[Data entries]
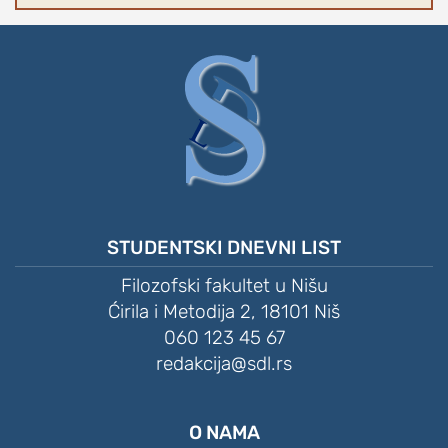
STUDENTSKI DNEVNI LIST
Filozofski fakultet u Nišu
Ćirila i Metodija 2, 18101 Niš
060 123 45 67
redakcija@sdl.rs
O NAMA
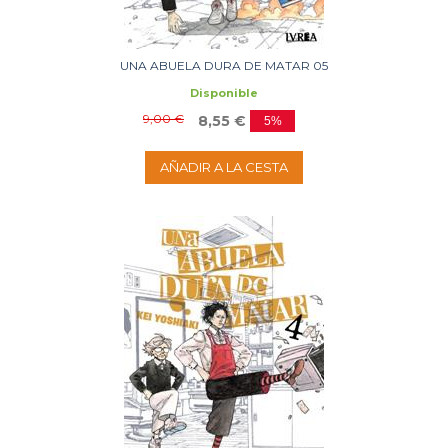
UNA ABUELA DURA DE MATAR 05
Disponible
9,00 €
8,55 €
5%
AÑADIR A LA CESTA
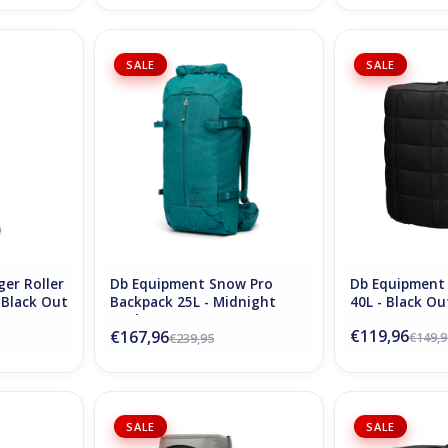
ag Carry-On
Db Snow Pro Backpack 25L -
Db Roamer Duffe
SALE
SALE
ut
Midnight Teal
TOEVOEGEN AA
NKELWAGEN
TOEVOEGEN AAN WINKELWAGEN
er Roller
Db Equipment Snow Pro
Db Equipment 
 Black Out
Backpack 25L - Midnight
40L - Black Ou
Teal
€119,96
€167,96
€149,9
€239,95
Bag 60L -
D_b_ Hugger Backpack 30L - Sand
Db Roamer Duf
SALE
SALE
Grey
Blac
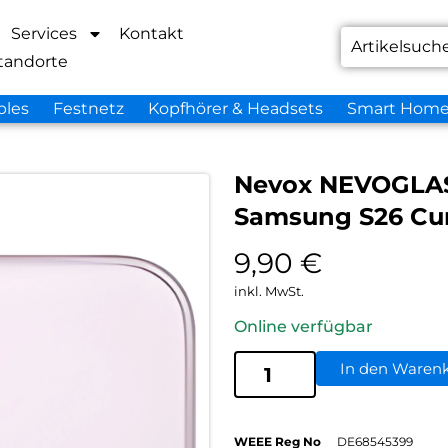
Services
Kontakt
tandorte
bles
Festnetz
Kopfhörer & Headsets
Smart Hom
Nevox NEVOGLAS
Samsung S26 Cur
9,90
€
inkl. MwSt.
Online verfügbar
In den Waren
WEEE Reg No
DE68545399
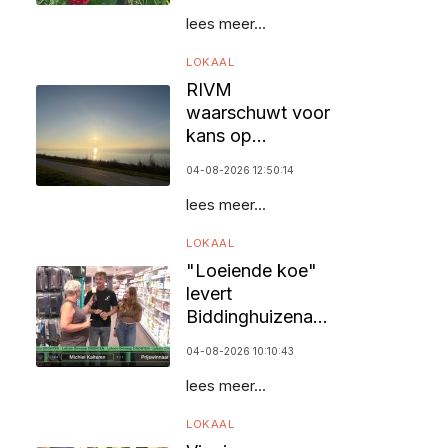
lees meer...
LOKAAL
RIVM
waarschuwt voor
kans op
zomersmog door
04-08-2026 12:50:14
ozon
lees meer...
LOKAAL
"Loeiende koe"
levert
Biddinghuizenaar
25.000 euro op
04-08-2026 10:10:43
lees meer...
LOKAAL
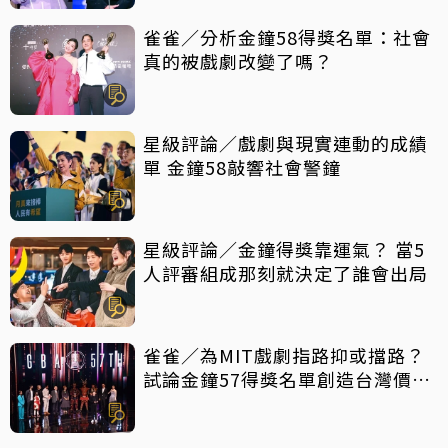
雀雀／分析金鐘58得獎名單：社會
真的被戲劇改變了嗎？
星級評論／戲劇與現實連動的成績
單 金鐘58敲響社會警鐘
星級評論／金鐘得獎靠運氣？ 當5
人評審組成那刻就決定了誰會出局
雀雀／為MIT戲劇指路抑或擋路？
試論金鐘57得獎名單創造台灣價值
密碼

TASK TO COMPLETE:
Reproduce every line of text in the material above without any change, and omit the pictures.

RESPONSE FOR THIS EXERCISE:
STUDENTSKI DNEVNI LIST
Filozofski fakultet u Nišu
Ćirila i Metodija 2, 18101 Niš
060 123 45 67
redakcija@sdl.rs
O NAMA
UNA ABUELA DURA DE MATAR 05
Disponible
9,00 €
8,55 €
5%
AÑADIR A LA CESTA
ag Carry-On
Db Snow Pro Backpack 25L -
Db Roamer Duffe
SALE
SALE
ut
Midnight Teal
TOEVOEGEN AA
NKELWAGEN
TOEVOEGEN AAN WINKELWAGEN
er Roller
Db Equipment Snow Pro
Db Equipment 
 Black Out
Backpack 25L - Midnight
40L - Black Ou
Teal
€119,96
€167,96
€149,9
€239,95
Bag 60L -
D_b_ Hugger Backpack 30L - Sand
Db Roamer Duf
SALE
SALE
Grey
Blac
Services
Kontakt
tandorte
bles
Festnetz
Kopfhörer & Headsets
Smart Hom
Nevox NEVOGLAS
Samsung S26 Cur
9,90
€
inkl. MwSt.
Online verfügbar
In den Waren
WEEE Reg No
DE68545399
lees meer...
LOKAAL
RIVM
waarschuwt voor
kans op
zomersmog door
04-08-2026 12:50:14
ozon
lees meer...
LOKAAL
"Loeiende koe"
levert
Biddinghuizenaar
25.000 euro op
04-08-2026 10:10:43
lees meer...
LOKAAL
雀雀／分析金鐘58得獎名單：社會
真的被戲劇改變了嗎？
星級評論／戲劇與現實連動的成績
單 金鐘58敲響社會警鐘
星級評論／金鐘得獎靠運氣？ 當5
人評審組成那刻就決定了誰會出局
雀雀／為MIT戲劇指路抑或擋路？
試論金鐘57得獎名單創造台灣價值
密碼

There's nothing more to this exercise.